Das lag vor allem daran, dass er zwar alles auf Kante legte, aber ständig sein Ablagesystem neu strukturierte, es im Computer wechselnd neu vermerkte. Und wenn es ernst wurde, fand er nichts wieder, weder in seinen Dateien, noch auf seinem Schreibtisch.
Klara nahm den Hörer in die Hand, um die Nummer von Anna zu wählen.
„Sturm“, erklang es am anderen Ende des Hörers.
„Hallo Mutti, ich bin’s“, rief Klara in den Hörer, bemüht fröhlich zu klingen.
„Ja, was gibt’s?“, fragte Anna mit verschlafener Stimme.
Immer öfter legte sie sich auch vormittags auf die Couch, statt nach draußen zu gehen.
Das tat sie gar nicht mehr. Klara wollte nicht gleich mit einer Predigt beginnen, dass Anna doch darauf achten sollte, alte Lebensmittel aus dem Kühlschrank zu entsorgen.
„Hast du denn in der Ostseezeitung gelesen, dass die Fährverbindung Sassnitz – Trelleborg eingestellt wurde?“
„Hier bei uns in Stralsund?“
„Nein, Mutti, in Sassnitz auf Rügen, also wenn du über die Rügendammbrücke fährst.“
„Da fahre ich ja nicht mehr“, meinte Anna mit gleichgültiger Stimme. Klara versuchte es noch einmal.
„Mutti, du und Papa, ihr seid doch so gern nach Sassnitz gefahren und von da aus weiter mit der Fähre nach Trelleborg.“
„Und warum fährt das Schiff nicht mehr, ist der Fahrer gestorben?“
Klara gab es auf und wechselte das Thema.
„Mutti“, du kannst die Lebensmittel nicht so lange im Kühlschrank aufbewahren, wie zum Beispiel den Blumenkohl.“
„Ach, der Blumenkohl, der war sowieso steinhart. Wie kann das eigentlich sein, sag mir mal?“ Jetzt klang Annas Stimme angriffslustig, fast bockig.
Sie verstand es, den ‚schwarzen Peter‘ noch geschickt an den Gesprächspartner weiterzureichen. Sie traf ja keine Schuld.
„Na, weil du ihn vorher nicht blanchiert hast.“
„Blanchiert? Ich? Oh, wie ‚smiets‘ du mit ‚de‘ Fremdwörter,“ gab Anna auf ‚Platt‘ zurück.
„Mutti, das erkläre ich dir ein anderes Mal“, sagte Klara.
Auf jeden Fall hast du den Blumenkohl einfach so ins Gefrierfach geschmissen, und selbst da war er schon alt.
Sie war erschöpft und traurig zugleich und mochte nicht mehr sprechen.
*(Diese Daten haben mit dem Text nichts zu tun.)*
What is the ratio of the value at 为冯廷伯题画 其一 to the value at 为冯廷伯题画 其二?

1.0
Sie verabschiedete sich von Anna und legte den Hörer auf.
„Also wirklich, wie vornehm du sprichst, das ist mir auch aufgefallen“, versuchte Peter nun Klara noch aufzuziehen, nachdem sie das Gespräch mit Anna beendet hatte.
„Was meinst du?“
„Na, ‚bloonchiiieren‘, das kenne ich auch nicht“, sagte Peter.
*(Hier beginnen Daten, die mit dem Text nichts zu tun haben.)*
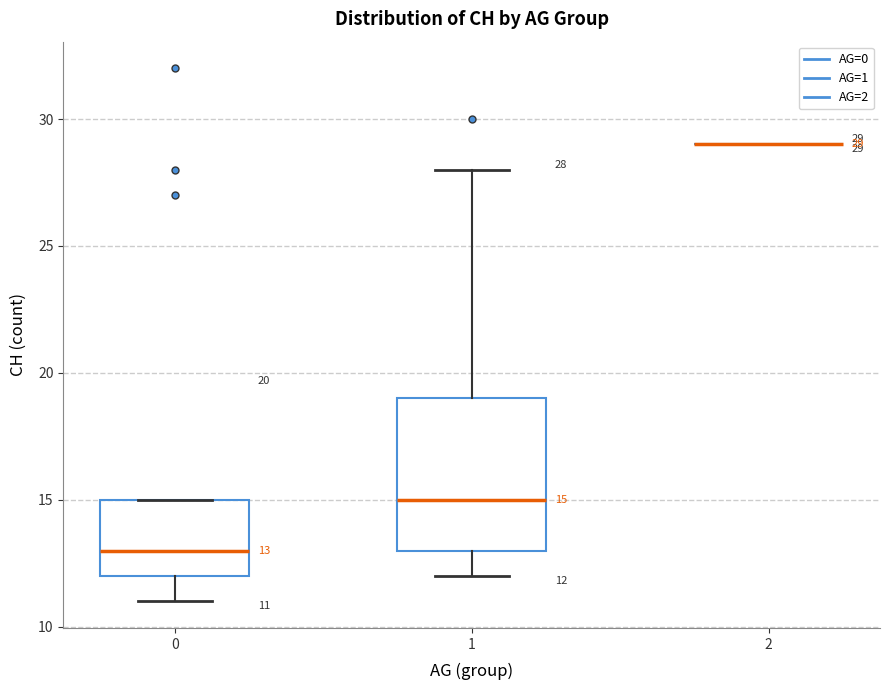

Comparing the boxes themselves (not the whiskers), which one is the tallest?

1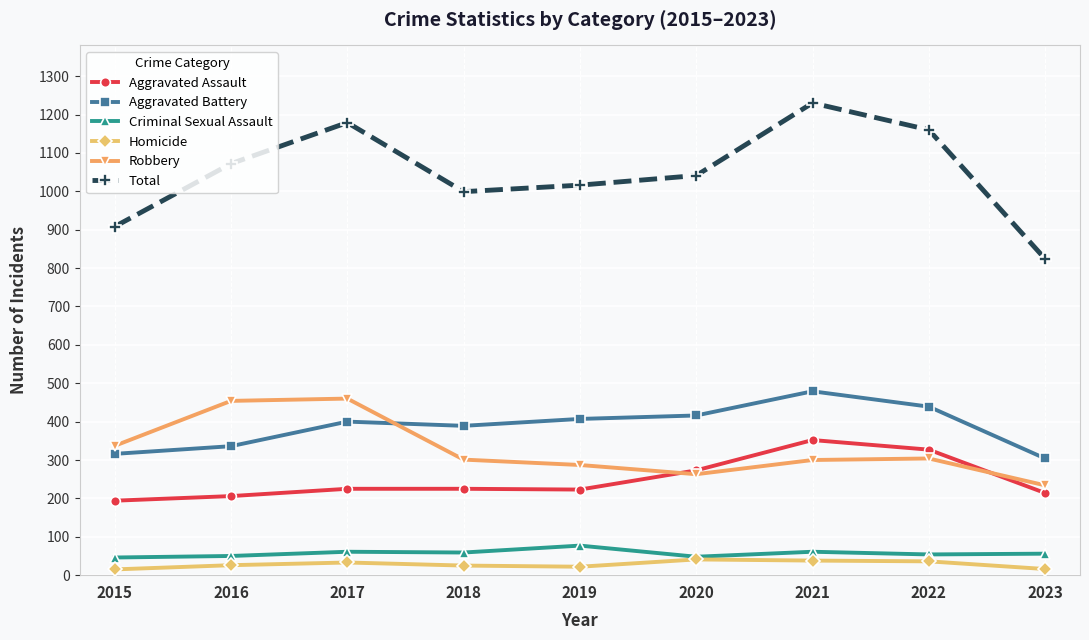

List the series in order of their peak value, lowest first.

Homicide, Criminal Sexual Assault, Aggravated Assault, Robbery, Aggravated Battery, Total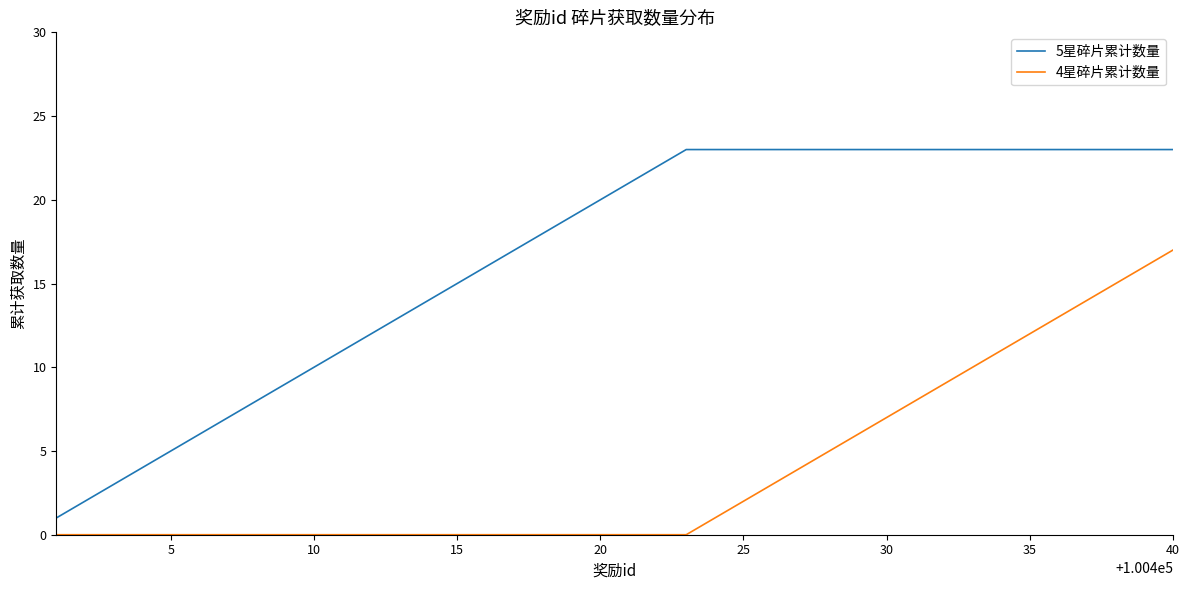

Which series has the widest spread of values?

5星碎片累计数量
Klara schwieg, sie hatte keine Kraft mehr und auch keine Lust, nach dem Telefonat auf vermeintliche lustige Einwürfe von Peter zu reagieren.
Sie war einfach nur genervt und verzweifelt zugleich.
Doch es gab keinen Ausweg aus dieser Situation. Am besten, sie nahmen es tatsächlich mit Humor.
Auf jeden Fall wollte Klara am nächsten Tag Anna noch einmal anrufen und ihr erklären, wie sie den Blumenkohl frisch halten konnte.